We don't have a model that can help you out off the shelf and I suspect there isn't one.

We do have experience with Urban Vancouver and that is to clearly state to your community what the norms are and what the policies are and what is acceptable and what is not (your 6 steps is a great start and should be posted on the site for the public to view). And to vigilantly garden nurture when things are unacceptable.

However UV has only had a few problems with people violating our policies and posting blatant spam or pitch attempts. Haven't had the political incidents you are referring to.

The people who might be able to help and who we could all learn from in terms of the social / community aspect are (to name 2 off the top of my head):

1. Lee Lefever http://commoncraft.com

2. Nancy White http://www.fullcirc.com/weblog/onfacblog.htm

This community site is

Sorry to repost on this topic, but writing in a forum is helpful for sorting out exactly what one is thinking. So, again:

This community site is supposed to be for the whole local area community, an online community that compliments the bricks and mortar community. But I've found that it's too easy for the dominant social milieu to craft the site with it's own content contributions to make the site appear like it's only their site. This appearance turns off those who don't share the 'greater' social orientation, so the minority stay away for this site designed "for the others", which creates a vicious cycle where no contributions from the later appear so the imbalance freezes, which turns the community site into a political site, in my opinion. The difficultly I face is that the majority of the site's governing body, 3 of 4, don't recognize that their preferences actually reflect only a certain limited community orientation, not the whole community, and not by a long shot. For a small example, two are corporate ("healed") seniors on the board who make all editorial decisions on the homepage. Top of the page is Senior Services, with no mention anywhere on the site of how to help the 20-to-30-somethings in rural Vermont who face extreme difficulties with finding good jobs and thus are migrating to the cities, out of state, you know, those people who will have to support those retired or retiring baby boomers' with their rising health cost, that is, through tax rates increases.

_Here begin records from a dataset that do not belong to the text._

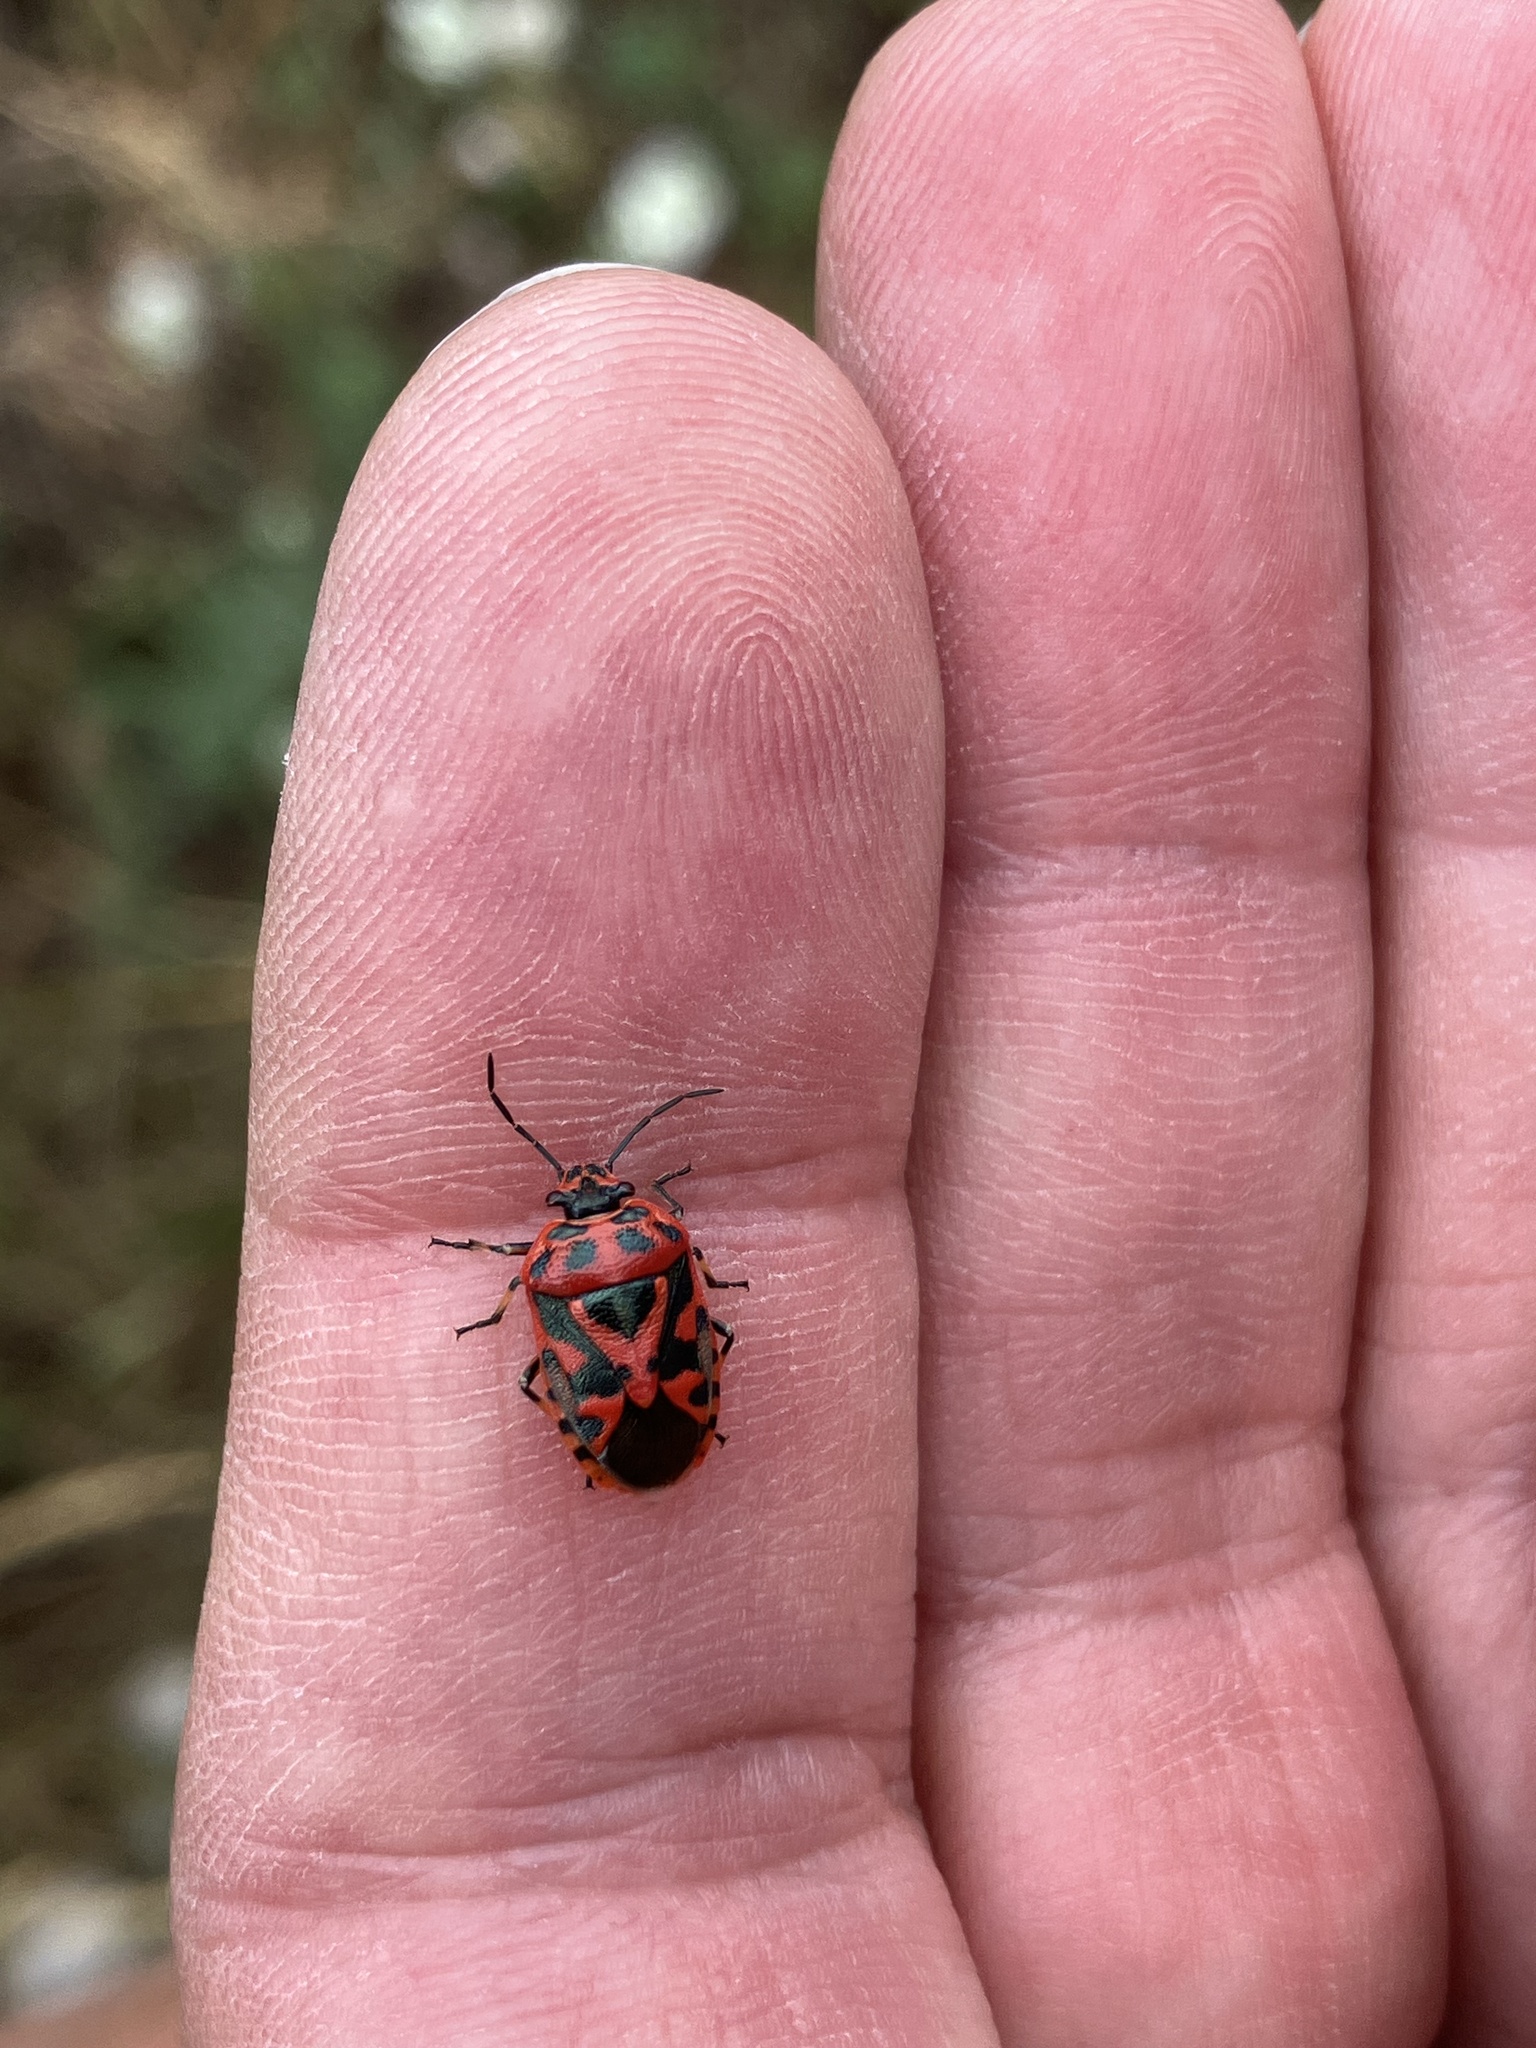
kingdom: Animalia
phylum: Arthropoda
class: Insecta
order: Hemiptera
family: Pentatomidae
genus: Eurydema
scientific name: Eurydema ornata
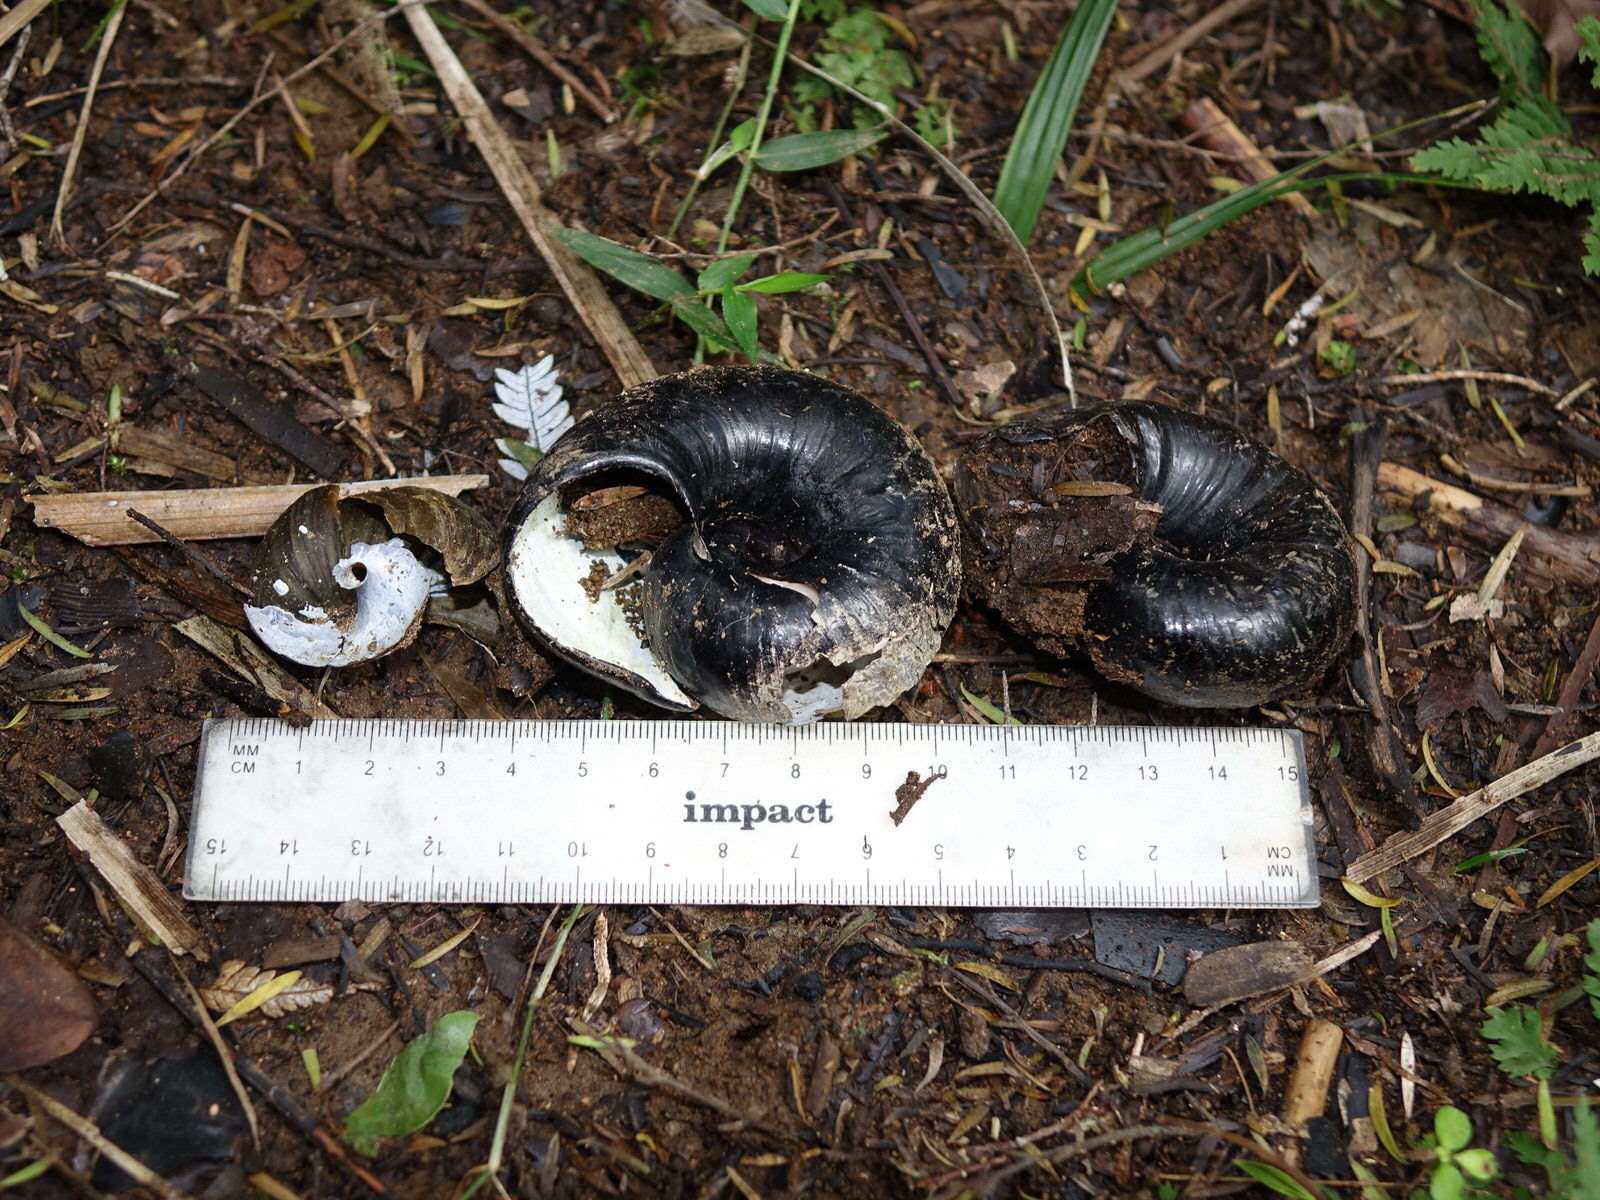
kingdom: Animalia
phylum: Mollusca
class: Gastropoda
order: Stylommatophora
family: Rhytididae
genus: Paryphanta
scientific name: Paryphanta busbyi
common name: Kauri snail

So, I want to determine how to eliminate this type of editorial influence over the homepage altogether and focus our organization strictly on the community "functionalities" that we offer. As you said, a good start is to put the items I outlined toward the top of the site.

But then maybe I'm dreaming and really there's no way to avoid politics creeping in -- and if things are going to bifurcate, just let it happen, as the minority orientations can emerge later with their own alternative sites.

But this kills me when I think about what is "community", as it's not supposed to be this way... where what I want to do turns out to do the exact opposite, with a site that begins for the whole community resulting in a site that serve to produce a divide in the community.

I've indicated that I'll leave the effort if we can't work this out. And we're at a critical stage now as we shift to a new drupal system, under my guidance.